***** Records for processing

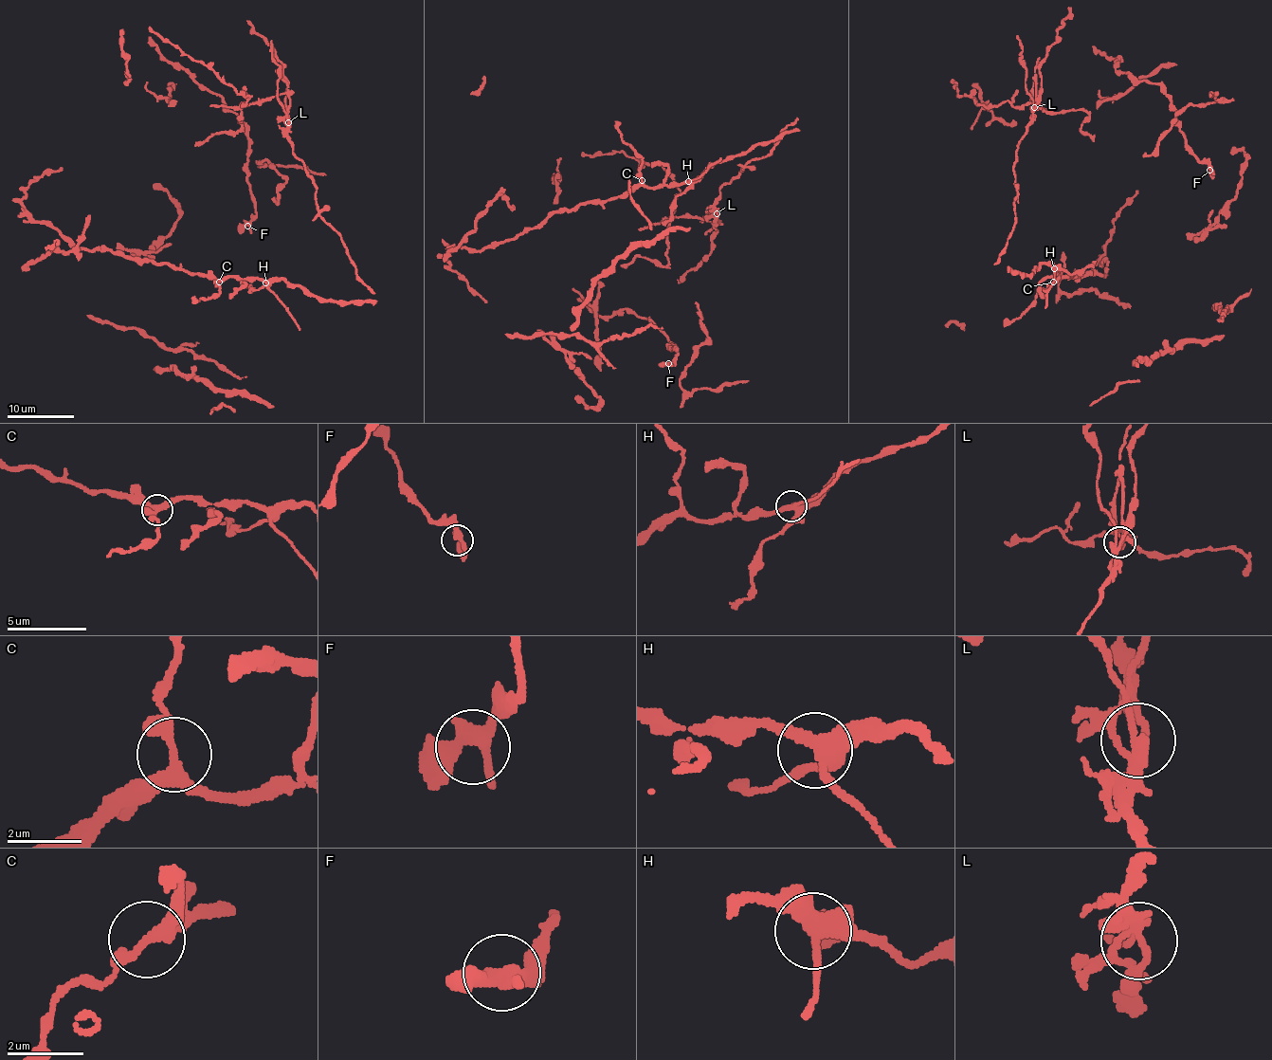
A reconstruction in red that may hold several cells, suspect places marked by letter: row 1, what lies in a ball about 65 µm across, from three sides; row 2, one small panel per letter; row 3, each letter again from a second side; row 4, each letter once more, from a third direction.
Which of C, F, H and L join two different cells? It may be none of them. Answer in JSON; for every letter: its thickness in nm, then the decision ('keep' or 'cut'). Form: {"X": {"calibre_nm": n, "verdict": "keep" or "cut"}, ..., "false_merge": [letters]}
{"C": {"calibre_nm": 280, "verdict": "keep"}, "F": {"calibre_nm": 340, "verdict": "keep"}, "H": {"calibre_nm": 400, "verdict": "cut"}, "L": {"calibre_nm": 200, "verdict": "cut"}, "false_merge": ["H", "L"]}

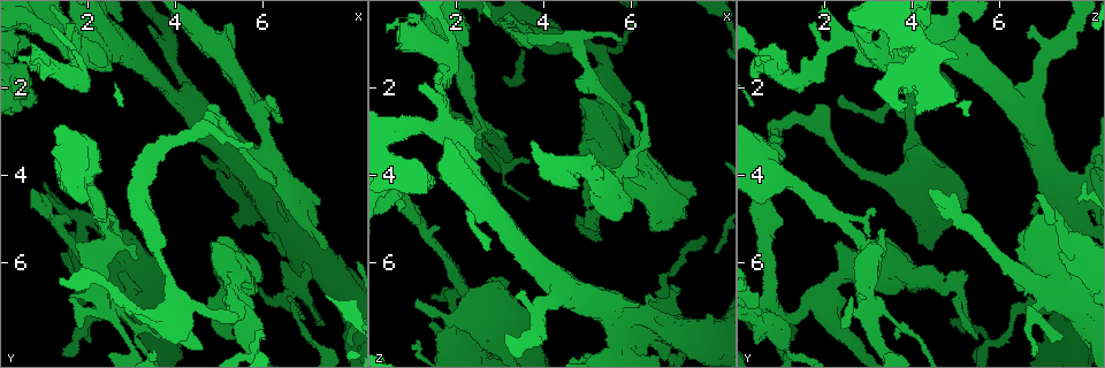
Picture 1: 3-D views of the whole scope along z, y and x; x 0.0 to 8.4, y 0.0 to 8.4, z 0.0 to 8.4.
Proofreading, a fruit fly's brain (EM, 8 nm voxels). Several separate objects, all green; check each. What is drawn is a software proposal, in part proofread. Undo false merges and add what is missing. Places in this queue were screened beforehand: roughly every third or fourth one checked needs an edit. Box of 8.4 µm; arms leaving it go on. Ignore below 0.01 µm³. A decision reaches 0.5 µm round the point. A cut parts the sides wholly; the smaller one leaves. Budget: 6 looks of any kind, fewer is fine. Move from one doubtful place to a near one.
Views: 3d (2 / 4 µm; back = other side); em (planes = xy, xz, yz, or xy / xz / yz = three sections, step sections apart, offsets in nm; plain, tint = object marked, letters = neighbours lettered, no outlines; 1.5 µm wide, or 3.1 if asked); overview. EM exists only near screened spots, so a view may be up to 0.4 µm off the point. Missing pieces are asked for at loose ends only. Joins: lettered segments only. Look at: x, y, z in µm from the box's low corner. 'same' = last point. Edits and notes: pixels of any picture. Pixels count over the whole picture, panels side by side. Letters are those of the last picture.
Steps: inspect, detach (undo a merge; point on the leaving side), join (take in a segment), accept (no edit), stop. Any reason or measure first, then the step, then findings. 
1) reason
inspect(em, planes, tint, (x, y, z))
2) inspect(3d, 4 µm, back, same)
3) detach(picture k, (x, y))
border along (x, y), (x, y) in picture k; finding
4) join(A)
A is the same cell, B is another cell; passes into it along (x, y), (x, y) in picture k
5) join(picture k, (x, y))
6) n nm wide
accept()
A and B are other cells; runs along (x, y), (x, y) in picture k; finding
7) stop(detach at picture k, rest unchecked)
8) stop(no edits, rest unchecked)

tapers out
inspect(3d, 4 µm, (6.10, 2.20, 2.35))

**********

(Assigned task)
Using the data above, extract exactly the lines from the one that holds "inspect(em, planes, tint, (x, y, z))" to the one that holds "7) stop(detach at picture k, rest unchecked)", both ends included, and no others.

(Answer section)
inspect(em, planes, tint, (x, y, z))
2) inspect(3d, 4 µm, back, same)
3) detach(picture k, (x, y))
border along (x, y), (x, y) in picture k; finding
4) join(A)
A is the same cell, B is another cell; passes into it along (x, y), (x, y) in picture k
5) join(picture k, (x, y))
6) n nm wide
accept()
A and B are other cells; runs along (x, y), (x, y) in picture k; finding
7) stop(detach at picture k, rest unchecked)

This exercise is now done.